Eagle Pass, Texas — O número de migrantes que atravessam a fronteira sul sem autorização aumentou em fevereiro depois de cair em janeiroenquanto a administração Biden se prepara para um aumento maior na migração nesta primavera, disseram dois funcionários do governo dos EUA à CBS News.

Os agentes da Patrulha de Fronteira registaram aproximadamente 140 mil apreensões de migrantes entre os portos oficiais de entrada ao longo da fronteira entre os EUA e o México no mês passado, acima dos 124 mil em Janeiro, quando as travessias ilegais diminuíram, disseram as autoridades norte-americanas, solicitando anonimato para discutir dados internos e preliminares do governo.

Outros 50.000 migrantes foram processados ​​nos portos de entrada, onde a administração Biden está admitindo aqueles que use um aplicativo móvel do governo para garantir uma consulta para entrar nos EUA

O número de travessias de migrantes em Fevereiro ainda está muito abaixo dos níveis recorde de migração registados em Dezembro, quando 302.000 migrantes foram processados ​​pelas autoridades de imigração dos EUA. Mas o aumento das entradas ilegais a partir de Janeiro indica que a migração está a recuperar na Primavera, quando as chegadas de migrantes dispararam nos últimos anos.

Na verdade, o número de travessias de migrantes aumentou ainda mais em Março, mostram os números preliminares. Em alguns dias da semana passada, as autoridades fronteiriças dos EUA processaram mais de 7.000 migrantes em 24 horas.

Não está claro quanto tempo durará a tendência ascendente nas travessias de migrantes, uma vez que os padrões de migração são impulsionados por factores complexos, incluindo acções do governo mexicano. Após o afluxo recorde de travessias em dezembro, a administração Biden convenceu o governo mexicano a intensificar os esforços para deter e deportar migrantes com destino aos EUA.

As travessias ilegais também mudaram geograficamente nas últimas semanas. A maioria dos migrantes tem atravessado partes remotas do Arizona e da Califórnia. No Texas, o estado com a fronteira mais longa com o México, as travessias de migrantes diminuíram significativamente em relação ao ano passado.

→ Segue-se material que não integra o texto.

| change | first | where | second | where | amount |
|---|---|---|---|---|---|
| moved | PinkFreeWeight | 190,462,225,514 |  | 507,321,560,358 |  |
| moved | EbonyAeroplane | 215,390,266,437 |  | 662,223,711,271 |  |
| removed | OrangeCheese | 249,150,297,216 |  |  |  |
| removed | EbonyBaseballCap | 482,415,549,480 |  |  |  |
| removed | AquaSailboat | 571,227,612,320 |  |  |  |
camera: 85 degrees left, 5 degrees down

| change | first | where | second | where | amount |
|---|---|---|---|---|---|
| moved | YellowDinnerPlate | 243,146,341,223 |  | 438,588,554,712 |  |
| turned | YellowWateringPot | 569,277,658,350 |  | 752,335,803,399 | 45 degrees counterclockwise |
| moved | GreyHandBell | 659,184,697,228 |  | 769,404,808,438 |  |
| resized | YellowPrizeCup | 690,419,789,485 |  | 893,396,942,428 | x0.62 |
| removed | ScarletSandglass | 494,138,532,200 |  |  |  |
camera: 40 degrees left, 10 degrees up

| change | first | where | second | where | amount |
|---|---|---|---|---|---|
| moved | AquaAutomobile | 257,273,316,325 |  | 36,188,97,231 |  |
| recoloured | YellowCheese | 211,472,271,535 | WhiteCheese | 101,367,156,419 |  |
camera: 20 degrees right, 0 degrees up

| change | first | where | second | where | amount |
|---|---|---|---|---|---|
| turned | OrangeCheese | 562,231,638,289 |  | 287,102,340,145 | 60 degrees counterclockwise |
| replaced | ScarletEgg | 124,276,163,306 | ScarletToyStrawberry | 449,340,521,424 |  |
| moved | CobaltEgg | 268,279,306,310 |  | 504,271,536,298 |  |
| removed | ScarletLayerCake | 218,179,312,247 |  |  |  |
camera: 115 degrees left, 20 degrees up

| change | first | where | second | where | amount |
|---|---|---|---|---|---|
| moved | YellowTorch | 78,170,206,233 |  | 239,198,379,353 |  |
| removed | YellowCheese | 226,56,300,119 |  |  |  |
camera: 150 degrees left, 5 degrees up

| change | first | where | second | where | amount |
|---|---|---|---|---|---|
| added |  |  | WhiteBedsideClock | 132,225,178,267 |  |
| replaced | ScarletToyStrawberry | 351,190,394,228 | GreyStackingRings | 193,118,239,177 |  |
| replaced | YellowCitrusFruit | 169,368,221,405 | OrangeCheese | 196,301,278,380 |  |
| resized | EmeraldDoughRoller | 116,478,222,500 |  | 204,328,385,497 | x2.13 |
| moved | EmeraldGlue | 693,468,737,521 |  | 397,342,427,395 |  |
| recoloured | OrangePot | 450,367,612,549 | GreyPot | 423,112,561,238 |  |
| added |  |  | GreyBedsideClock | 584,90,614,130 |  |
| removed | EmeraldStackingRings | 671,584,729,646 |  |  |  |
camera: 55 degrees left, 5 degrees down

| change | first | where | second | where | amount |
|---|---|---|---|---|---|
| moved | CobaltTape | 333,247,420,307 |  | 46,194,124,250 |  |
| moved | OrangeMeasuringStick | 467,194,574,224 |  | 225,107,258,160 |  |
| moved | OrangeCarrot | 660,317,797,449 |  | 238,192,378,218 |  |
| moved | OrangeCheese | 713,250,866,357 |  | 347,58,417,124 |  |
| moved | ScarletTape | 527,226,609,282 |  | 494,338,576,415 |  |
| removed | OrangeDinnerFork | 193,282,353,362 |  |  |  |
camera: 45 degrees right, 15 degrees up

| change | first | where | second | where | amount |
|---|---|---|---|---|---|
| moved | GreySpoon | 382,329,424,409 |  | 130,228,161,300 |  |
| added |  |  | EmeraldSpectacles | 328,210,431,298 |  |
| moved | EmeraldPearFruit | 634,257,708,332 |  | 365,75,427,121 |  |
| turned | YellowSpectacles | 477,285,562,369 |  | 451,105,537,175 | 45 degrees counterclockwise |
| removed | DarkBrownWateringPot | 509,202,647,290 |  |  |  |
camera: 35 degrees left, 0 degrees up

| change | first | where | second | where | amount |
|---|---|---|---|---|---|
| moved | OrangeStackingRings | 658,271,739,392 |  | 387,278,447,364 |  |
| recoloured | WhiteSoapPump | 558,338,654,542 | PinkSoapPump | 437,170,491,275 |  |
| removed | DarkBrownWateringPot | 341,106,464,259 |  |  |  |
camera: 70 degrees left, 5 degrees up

Embora o governador Greg Abbott tenha dito que a mudança decorre de suas ações, incluindo a implantação de arame farpado próximo ao Rio GrandeAutoridades dos EUA disseram que a fiscalização mexicana foi mais pronunciada perto do Texas.

O aumento das chegadas de migrantes poderá complicar ainda mais uma situação política e operacional já tênue para o Presidente Biden, cuja administração tem lutado para conter um evento de migração em massa sem precedentes. Nos últimos dois anos fiscais, a Patrulha da Fronteira registou mais de 2 milhões de apreensões de migrantes que entraram ilegalmente no país, os números mais elevados da história da agência.

As pesquisas indicam que a imigração pode ser uma questão importante nas eleições de 2024, uma potencial revanche entre Biden e o ex-presidente Donald Trump, seu rival republicano em 2020. É também uma das questões de pior votação para Biden.

Para enfrentar o esperado aumento nas chegadas à fronteira nesta primavera, Biden está considerando emitir uma ordem executiva restringir ainda mais o acesso a um sistema de asilo obsoleto e sobressaturado. Uma das propostas envolveria Biden invocar uma autoridade abrangente usada múltiplas vezes por Trump para desqualificar migrantes para asilo, com base no facto de a sua entrada ser “prejudicial” aos interesses dos EUA.

Embora não tenha confirmado que Biden usaria essa autoridade legal, conhecida como 212(f), o secretário de Segurança Interna, Alejandro Mayorkas, sugeriu que tal medida seria quase certamente contestada em tribunal por grupos que defendem os migrantes.

“O ex-presidente Trump invocou 212 (f), uma disposição legal, e isso foi ordenado pelos tribunais”, Mayorkas disse no domingo “Face the Nation”. “E assim, quando ações administrativas são tomadas, muitas vezes elas são litigadas e não perduram.”

“O povo americano merece e espera soluções duradouras e o Congresso precisa de satisfazer as expectativas do público americano”, acrescentou.

No início deste ano, um grupo bipartidário de senadores forjou um compromisso de imigração com a Casa Branca isso teria tornado as regras de asilo mais rigorosas e dado aos funcionários da fronteira o poder de deportar rapidamente migrantes dos EUA durante picos nas travessias. A maioria dos republicanos no Congresso rejeitou o acordo quase imediatamente após ter sido divulgado, dizendo que não era suficientemente rigoroso.